Animé par Éric Béliveau, passionné d’histoire, elle traitait l’histoire de la première saison du Canadien de Montréal, en 1909, considéré, par le conférencier, de la pire saison du Canadien.
Entretien avec Éric Béliveau
Parlez-moi de cette saison. Quels étaient ses enjeux ?
« C’est une équipe qui se fait sur le tard. On apprend le 6 décembre que le Canadien est fondé, puis l’on a un premier match le 5 janvier. Donc, on est précipité dans un recrutement puis, comme le National, un autre club de canadien français, ça porte à une course au recrutement qui est assez intense. C’est un peu chaotique les débuts du Canadien ».
Puis, la première saison du Canadien était la pire ?

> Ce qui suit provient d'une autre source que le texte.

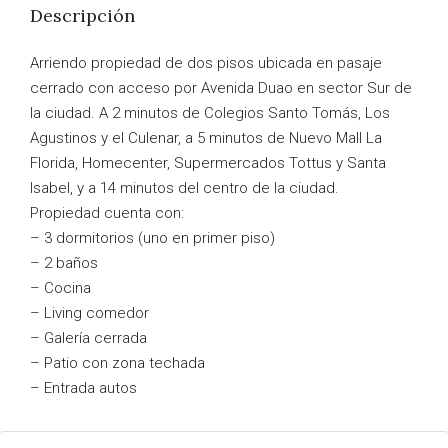
Descripción
Arriendo propiedad de dos pisos ubicada en pasaje
cerrado con acceso por Avenida Duao en sector Sur de
la ciudad. A 2 minutos de Colegios Santo Tomás, Los
Agustinos y el Culenar, a 5 minutos de Nuevo Mall La
Florida, Homecenter, Supermercados Tottus y Santa
Isabel, y a 14 minutos del centro de la ciudad.
Propiedad cuenta con:
– 3 dormitorios (uno en primer piso)
– 2 baños
– Cocina
– Living comedor
– Galería cerrada
– Patio con zona techada
– Entrada autos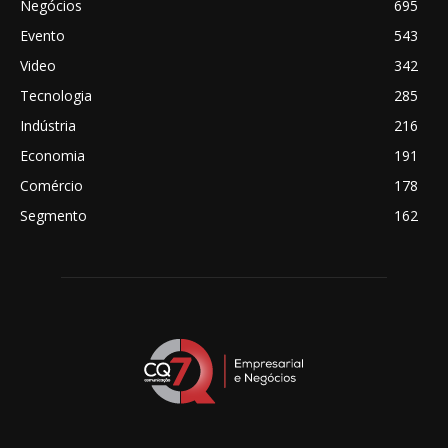
Negócios
695
Evento
543
Video
342
Tecnologia
285
Indústria
216
Economia
191
Comércio
178
Segmento
162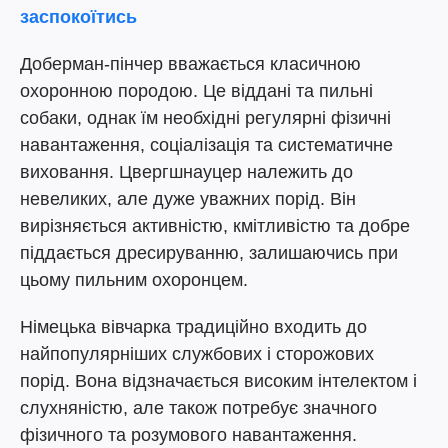
заспокоїтись
Доберман-пінчер вважається класичною
охоронною породою. Це віддані та пильні
собаки, однак їм необхідні регулярні фізичні
навантаження, соціалізація та систематичне
виховання. Цвергшнауцер належить до
невеликих, але дуже уважних порід. Він
вирізняється активністю, кмітливістю та добре
піддається дресируванню, залишаючись при
цьому пильним охоронцем.
Німецька вівчарка традиційно входить до
найпопулярніших службових і сторожових
порід. Вона відзначається високим інтелектом і
слухняністю, але також потребує значного
фізичного та розумового навантаження.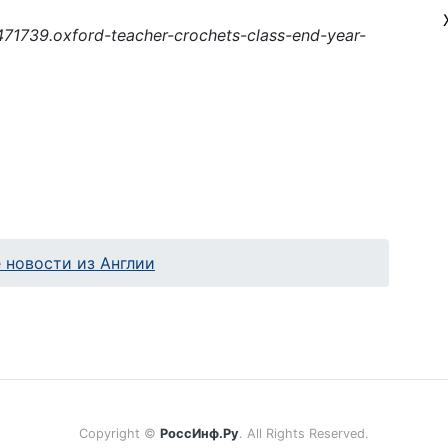
71739.oxford-teacher-crochets-class-end-year-
 новости из Англии
Copyright ©
РоссИнф.Ру
. All Rights Reserved.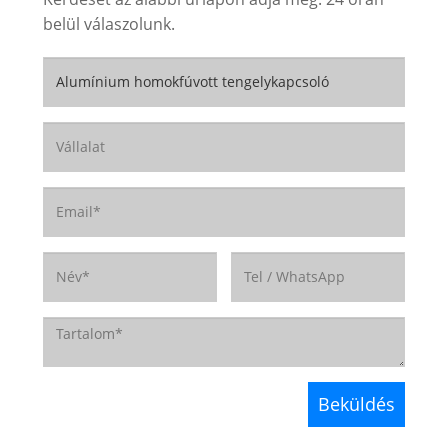
belül válaszolunk.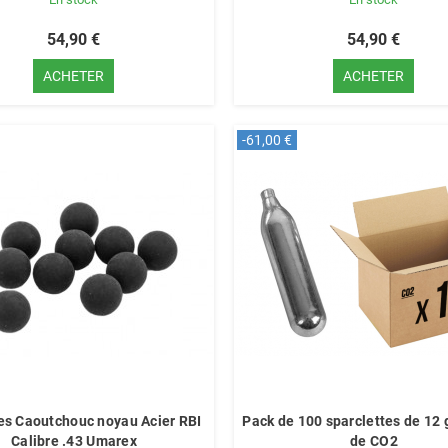
54,90 €
54,90 €
ACHETER
ACHETER
-61,00 €
les Caoutchouc noyau Acier RBI
Pack de 100 sparclettes de 1
Calibre .43 Umarex
de CO2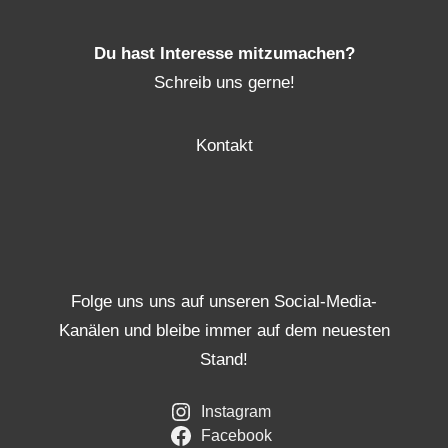
Du hast Interesse mitzumachen?
Schreib uns gerne!
Kontakt
Folge uns uns auf unseren Social-Media-
Kanälen und bleibe immer auf dem neuesten
Stand!
Instagram
Facebook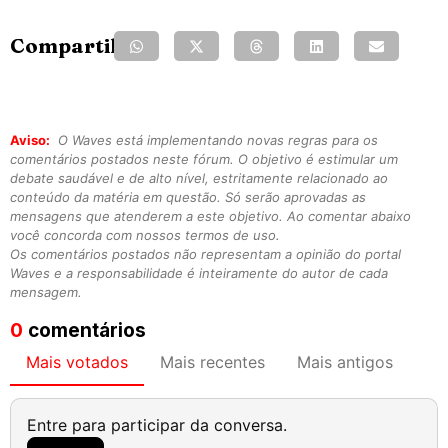
Compartilhe:
Aviso:
O Waves está implementando novas regras para os
comentários postados neste fórum. O objetivo é estimular um
debate saudável e de alto nível, estritamente relacionado ao
conteúdo da matéria em questão. Só serão aprovadas as
mensagens que atenderem a este objetivo. Ao comentar abaixo
você concorda com nossos termos de uso.
Os comentários postados não representam a opinião do portal
Waves e a responsabilidade é inteiramente do autor de cada
mensagem.
0
comentários
Mais votados
Mais recentes
Mais antigos
Entre para participar da conversa.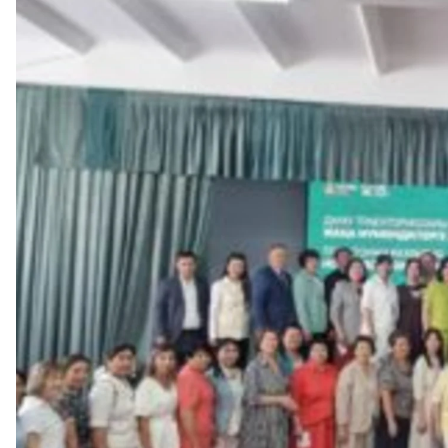
ДПО
Детям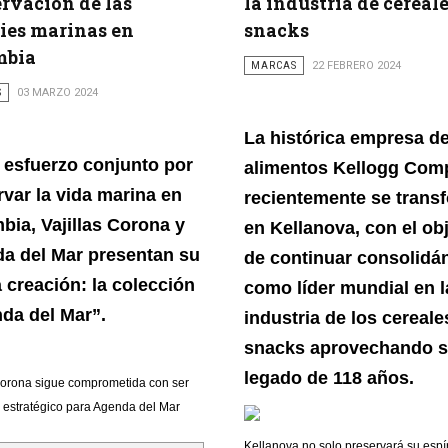
rvación de las
la industria de cereal
ies marinas en
snacks
mbia
MARCAS
22 FEBRERO 2024
S
03 MARZO 2024
La histórica empresa d
 esfuerzo conjunto por
alimentos Kellogg Com
rvar la vida marina en
recientemente se trans
bia, Vajillas Corona y
en Kellanova, con el ob
a del Mar presentan su
de continuar consolidá
 creación: la colección
como líder mundial en l
da del Mar”.
industria de los cereale
snacks aprovechando 
legado de 118 años.
 Corona sigue comprometida con ser
 estratégico para Agenda del Mar
Kellanova no solo preservará su espír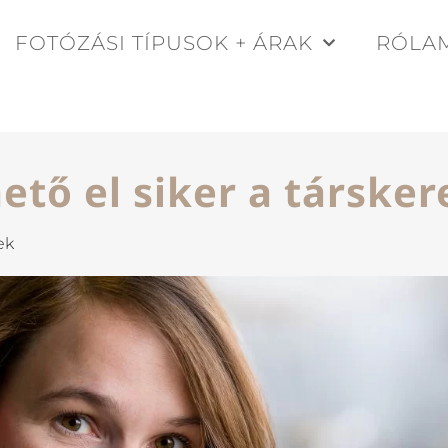
FOTÓZÁSI TÍPUSOK + ÁRAK
RÓLA
tő el siker a társker
ek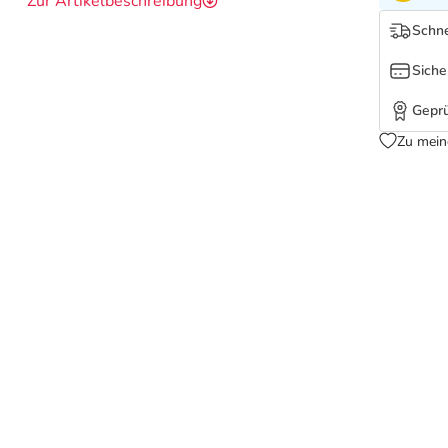
Zur Artikelbeschreibung
Schne
Siche
Geprü
Zu mein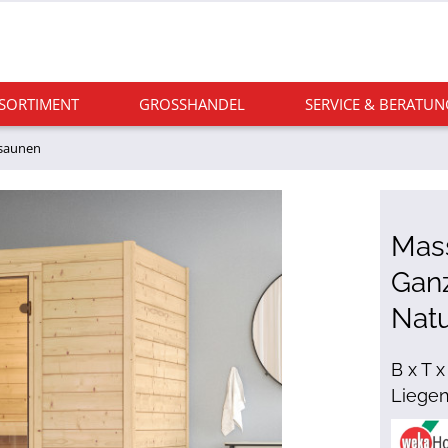
 SORTIMENT
GROSSHANDEL
SERVICE & BERATUN
saunen
Mass
Ganz
Nat
B x T 
Liege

« Oui, deux victoires et dix défaites, faire ça au prorata, je ne pense pas qu’il y ait une saison du Canadien qui est pire que ça ».
Quelle est l’importance de cette année sportive 1909 ?
« Je n’ai pas de certitude à 100%, mais j’aimerais démontrer que c’est le club des Canadiens, au sens canadien français du terme à l’époque. Aujourd’hui, il y a une équipe que peu importe où tu vas en Amérique du Nord, dans un match, tu vas voir des chandails du Canadien. Quand Boston sont à Vancouver, tu va peux être avoir deux ou trois perdus, donc j’ai l’impression que ça s’est transmise de génération en génération ».
Pour monter la conférence, vous avez lu les archives d’articles de presse. Comment se sont déroulés les recherches ?
« Le processus est la partie le fun, de tout découvrir, de partir de zéro, puis d’être un peu comme dans la tête de nos ancêtres dans le fond. Je me transpose, comme si j’étais en 1909, j’ouvre le journal : Y va y avoir une équipe de hockey. Les articles, il y en a très peu. Je suis peux être passé à côté d’un ou deux articles ici et là. C’est comme un film, je voyais un film qui se défilait dans ma tête ou un roman. Toute des nouveautés et je le découvre de la même façon que les gens le découvraient à l’époque ».